─── DATA SECTION

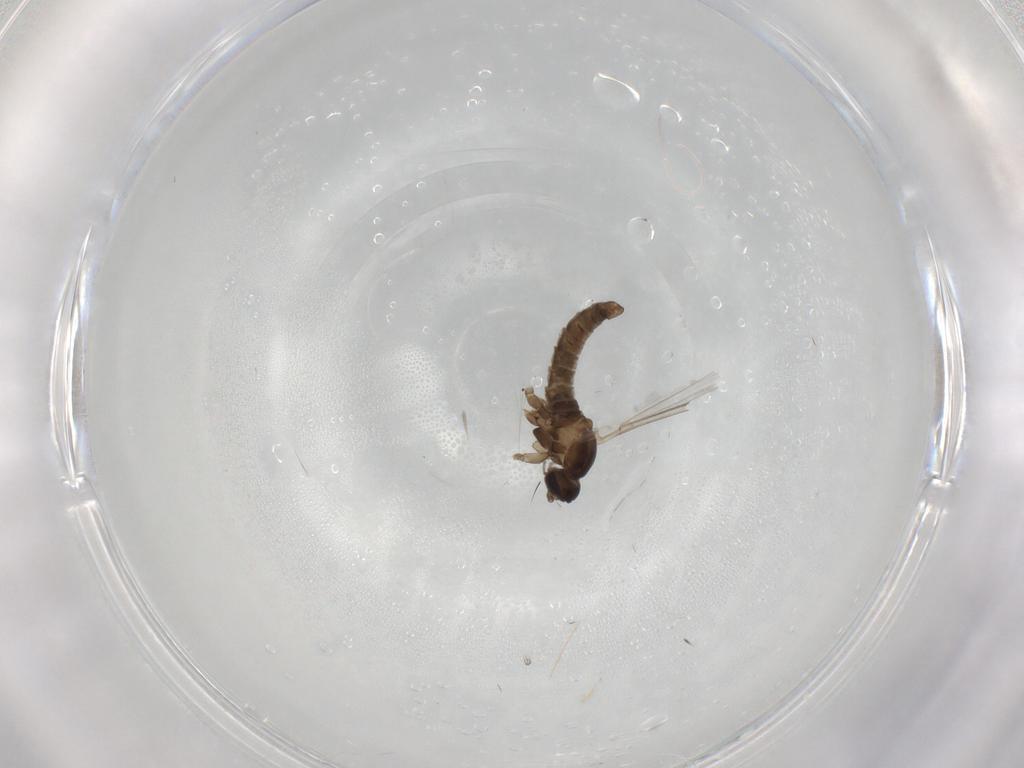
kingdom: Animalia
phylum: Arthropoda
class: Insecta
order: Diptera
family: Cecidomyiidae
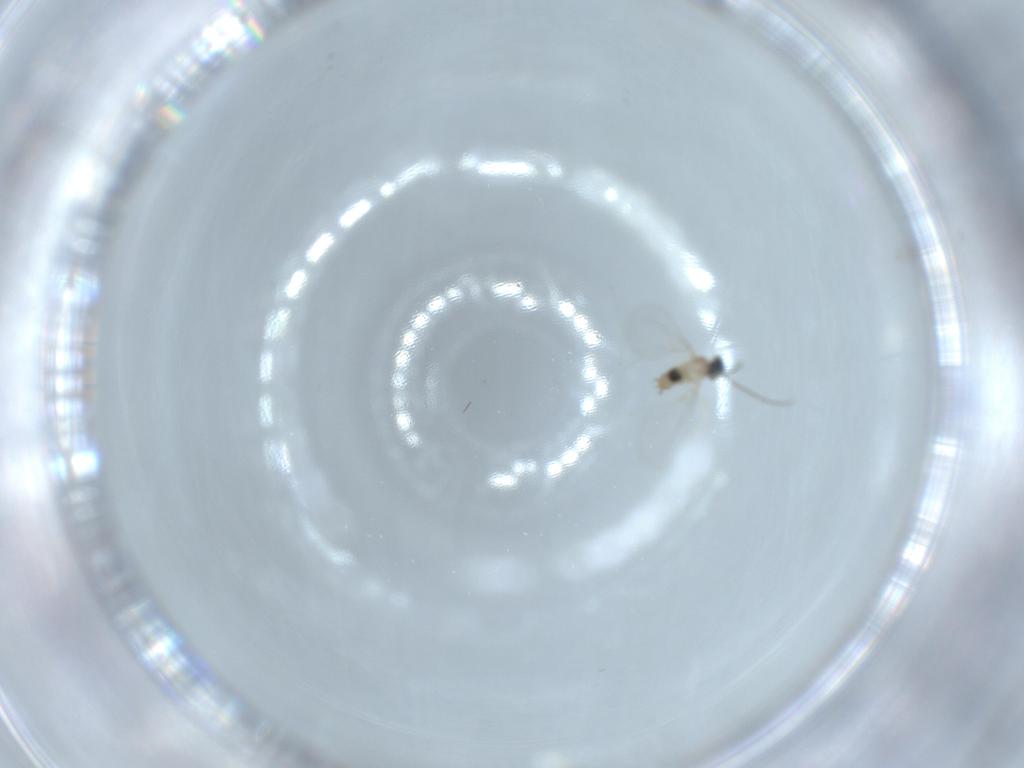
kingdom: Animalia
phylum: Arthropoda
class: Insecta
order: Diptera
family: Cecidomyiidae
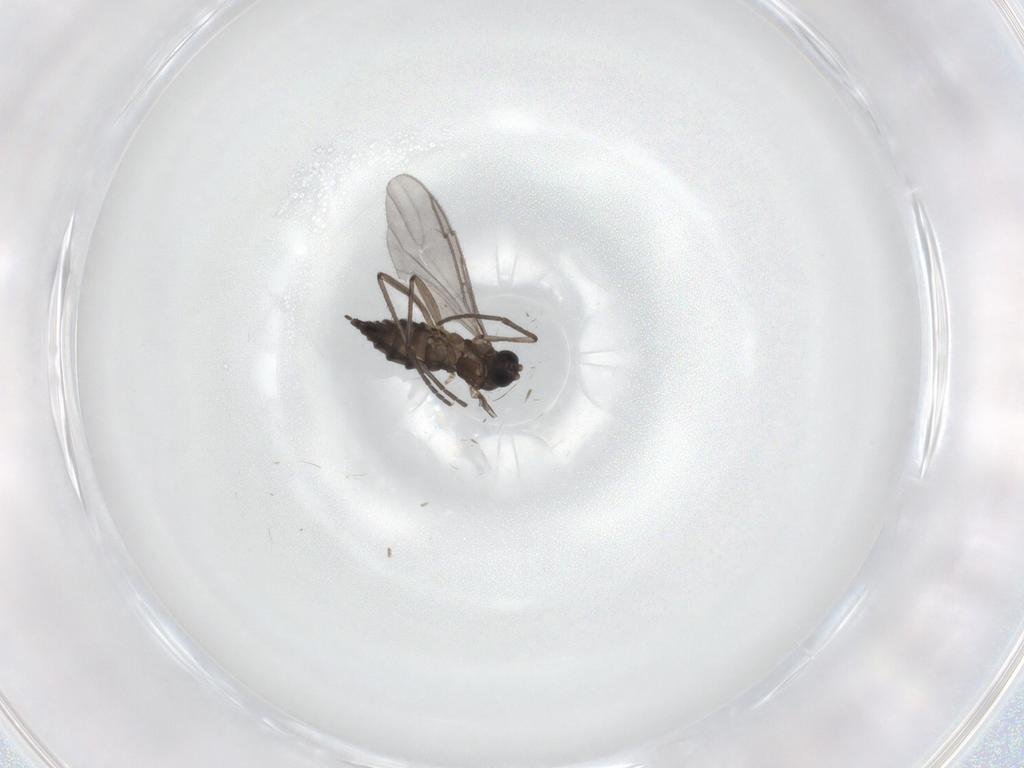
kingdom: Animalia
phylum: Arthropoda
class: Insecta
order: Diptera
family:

──────

Render every line of text in the records above as a numbered list, omitting blank lines. Leave the pictures out of the answer.

PROBLEM SOLUTION
1. kingdom: Animalia
2. phylum: Arthropoda
3. class: Insecta
4. order: Diptera
5. family: Cecidomyiidae
6. kingdom: Animalia
7. phylum: Arthropoda
8. class: Insecta
9. order: Diptera
10. family: Cecidomyiidae
11. kingdom: Animalia
12. phylum: Arthropoda
13. class: Insecta
14. order: Diptera
15. family:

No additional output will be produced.